Jobs Peak stands above the clouds on Monday morning.
Susan Dalbey/Special to The R-C

While precipitation in the Carson River basin has been lackluster, cooler temperatures have helped slow melting of the snowpack significantly.

The basin is at 89 percent snow-water equivalent, according to snow telemetry maintained by the Natural Resources Conservation Service.

While recent storms have helped increase the amount of snow in the mountains, cooler temperatures have allowed more of that moisture to be locked up in the snowpack.

Ebbetts Pass at the top of the East Fork of the Carson River has 26.6 inches of snow-water, or 83 percent of average for April 8.

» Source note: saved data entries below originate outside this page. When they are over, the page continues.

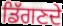
ਡਿੱਗਣਦੇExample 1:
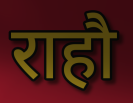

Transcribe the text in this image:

राहौ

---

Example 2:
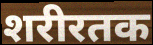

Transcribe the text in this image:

शरीरतक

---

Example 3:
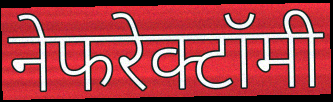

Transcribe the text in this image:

नेफरेक्टॉमी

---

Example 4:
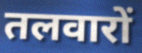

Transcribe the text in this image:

तलवारों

Carson Pass, which is at the top of the West Fork, has 25.4 inches of snow-water, or 82 percent of average. Marlette and Burnside lakes are both showing snow-water equivalents in the upper 90s.

Those numbers are much better than should be expected in a basin that has only received 67 percent of its average precipitation during the water year.

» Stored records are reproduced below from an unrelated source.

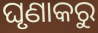
ଘୃଣାକରୁ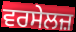
ਵਰਸੇਲਜ਼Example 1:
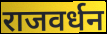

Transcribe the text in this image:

राजवर्धन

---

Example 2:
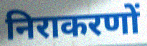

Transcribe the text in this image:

निराकरणों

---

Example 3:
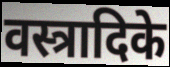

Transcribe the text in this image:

The Lake Tahoe basin is running at 80 percent snow-water equivalent with only 67 percent precipitation. The Truckee basin has similar numbers.

Not benefitting much is the Walker River Basin with 64 percent snow-water equivalent and 57 percent average precipitation. The Walker River feeds Topaz Lake.

Irrigation season started in Carson Valley on April 1. While water from the river isn’t potable, it is critical to irrigating fields and helps recharge the Valley’s aquifer. It also reduces the amount of pumping ranchers do of their supplemental underground rights, which exceed the waters rights devoted in the Valley to municipal use.